Baumbach has a knack for difficult and complicated characters, but Stiller’s Greenberg is a doozy. He’s solipsistic, misanthropic, and sometimes cruel. He’s come to house-sit at his more-successful brother’s dreamy West Los Angeles house after a stay in a mental hospital, and he will, he’s promised, build a doghouse while he’s there. A former member of an almost-signed rock band, he now works as a carpenter in Brooklyn and has brought his tools with him on the plane. Gerwig, meanwhile, plays Florence, personal assistant to the brother, tasked with buying the organic strawberries, packing the expensive suitcases, and walking the beautiful dog. She’s a girl whose clothes don’t fit very well (“We did the fitting,” Gerwig explains, “and then I gained seven pounds; I thought her thighs needed to rub together”) and whose bookshelf in her crappy studio apartment is riddled with little yellow USED stickers from the campus bookshop. Early in the film, she tells a stranger at a crowded gallery opening, “I’ve been out of college as long as I was in, and no one cares whether or not I wake up in the morning,” which is something Gerwig herself said to Baumbach when they first met.
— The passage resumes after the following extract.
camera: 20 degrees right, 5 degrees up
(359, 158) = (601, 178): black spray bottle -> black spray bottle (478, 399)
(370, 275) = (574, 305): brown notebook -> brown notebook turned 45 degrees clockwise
It’s painful to watch these two anti- heroes collide, and it’s difficult not to cheer when Florence’s best friend says, “If you give him a ride, I’m never speaking to you again.” The idea is that Florence is kind, that she’s able to see through Greenberg’s caustic shell, but the result is often cringe making: the acid man treating a lonely and pliable younger woman not well. “People are like, ‘Florence is such a pushover,’ ” Gerwig says. “And I’m like, ‘No, she’s not. She believes in him.’ ” Baumbach, too, defends Greenberg. “For me, his behavior is so clearly borne out of insecurity,” he says. “Even when he takes it out on her, it’s so clearly about him. He’s his own worst enemy, and he’s lucky to have someone like Florence who has patience.”
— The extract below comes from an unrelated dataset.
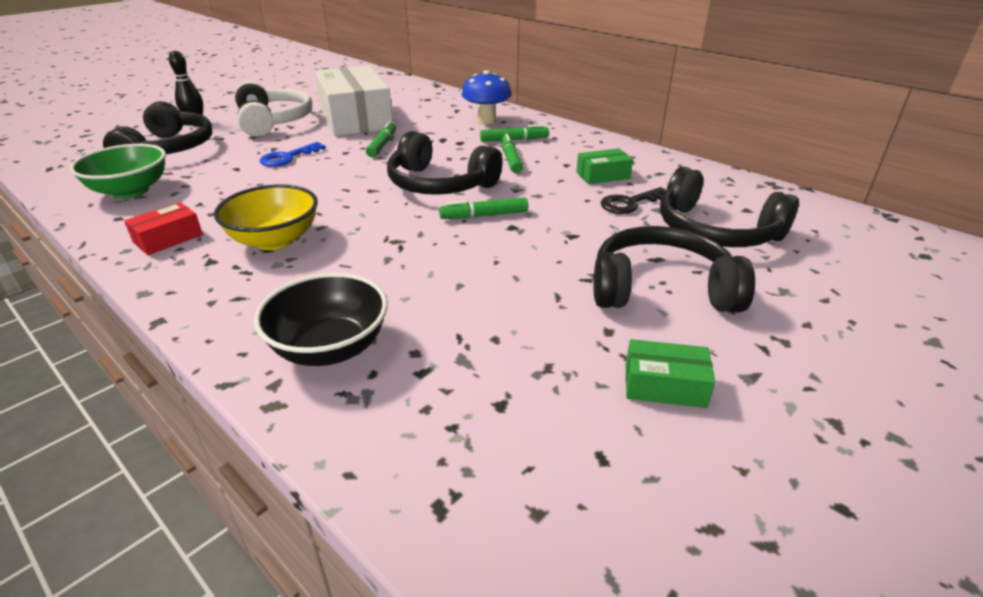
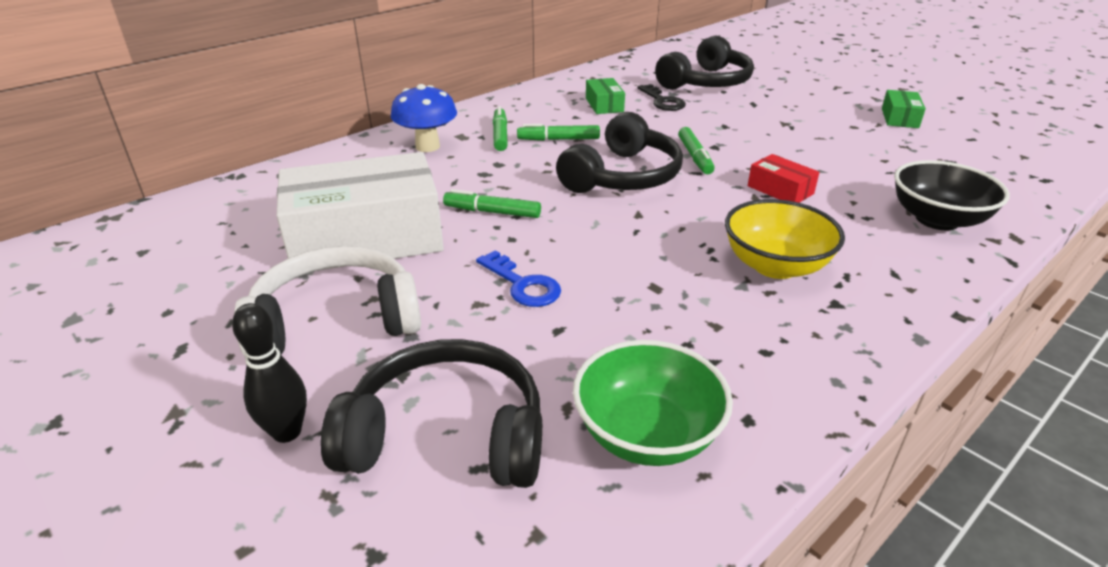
camera: 85 degrees left, 0 degrees up
(168, 238) = (796, 349): red box -> red box (780, 190)
(661, 289) = (795, 107): black headphones -> none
Gerwig’s career is about to change in any number of ways. She went to the Berlin International Film Festival and walked the red carpet in a long red Dior dress. She had her photograph taken for Vogue. She’s in talks to do a “cool indie movie about a rock band that breaks up.” And then? Who knows. There hasn’t yet been a hugely apparent difference between Gerwig and any of the characters she’s played onscreen. Though in the case of Florence, this blurring of lines was difficult: “I thought I was doing a really good job of separating Greta from Florence, and I don’t think that was true at all. When I came home, I didn’t know who I was or what I was and I didn’t have one inch of backbone left. I just felt like a marshmallow.”
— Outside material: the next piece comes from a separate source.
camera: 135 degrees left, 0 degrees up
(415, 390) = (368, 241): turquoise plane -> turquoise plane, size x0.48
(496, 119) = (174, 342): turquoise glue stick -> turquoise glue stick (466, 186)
Gerwig’s never been a robot or a druid or a single mother with a regional accent. Her career thus far seems to consist of characters you can’t imagine having careers or frames of reference different from her own. But she’s in love with the idea of making movies. Big ones, like Singin’ in the Rain. “I was the youngest child, and it was always just me and my parents, and I loved the idea of a big family, and there’s something about a big movie—about the community that springs up to make a movie—that I love,” she says. “And, I mean, you’re making movies! For people to go sit in the dark and feel something!” Gerwig laughs. “So,” she says. “That’s me on movies.”